Here Are The Key Decisions Taking In SEBI Board Meeting
- SEBI enhanced disclosures for certain classes of foreign portfolio investors (FPIs) with concentrated holdings in a single corporate group. FPIs meeting specific criteria, including significant equity holdings or over 50 per cent of equity Asset Under Management (AUM) in a single group, must provide detailed information on ownership, economic interest, and control rights. Government-owned funds and retail funds are exempt from the new requirements. The move aims to increase transparency and strengthen risk management in the Indian markets.
- The SEBI board approved the proposal for reducing the time period for listing shares in Public Issues from existing six days to three days, from the date of issue closure (T Day). The revised timeline of T+3 days shall be made applicable in two phases i.e. voluntary for all public issues opening on or after September 01, 2023 and mandatory on or after December 01, 2023.
- The SEBI also approved a proposal to enable direct participation in repo transactions in corporate bonds through the Limited Purpose Clearing Corporation (LPCC).
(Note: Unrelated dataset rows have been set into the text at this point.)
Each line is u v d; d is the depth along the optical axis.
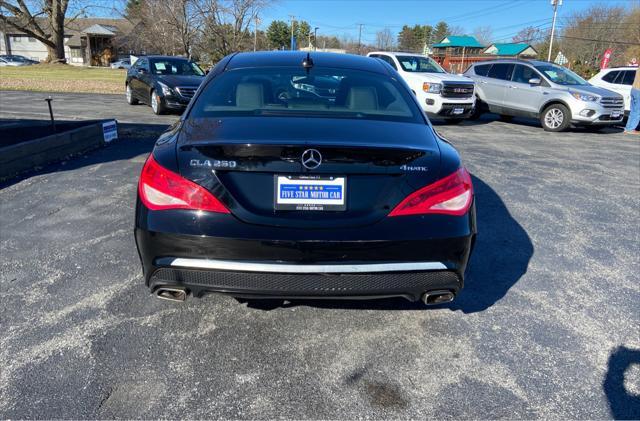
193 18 31.70
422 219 2.20
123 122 9.91
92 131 7.18
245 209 2.14
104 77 25.31
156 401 2.08
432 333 2.66
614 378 2.32
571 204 5.19
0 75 23.89
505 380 2.29
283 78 2.96
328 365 2.36
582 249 3.94
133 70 13.01
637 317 2.89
This move allows entities to participate directly in repo transactions without involving a clearing member, facilitating greater accessibility and efficiency in the corporate bond market.
- The market regulator will introduce board nomination rights for unitholders of Infrastructure Investment Trusts (InvITs), Real Estate Investment Trusts (REITs). The board has approved the sponsor of InvIT/ REIT "be required to hold a certain minimum unitholding on a reducing scale for the entire life of the InvIT/ REIT". The mandatory minimum unitholding shall be locked-in and be unencumbered.
- The SEBI has also decided to strengthen the investor-grievance mechanism by integrating SCORES with online dispute resolution. The regulator approves provisions for listing non-convertible debt securities and voluntary delisting of NCDs. Entities with outstanding unlisted NCDs as of December 31, 2023, have the option to list them but it is not mandatory. Additionally, entities with privately placed, listed debt securities with less than 200 debt security holders are eligible for delisting under this framework.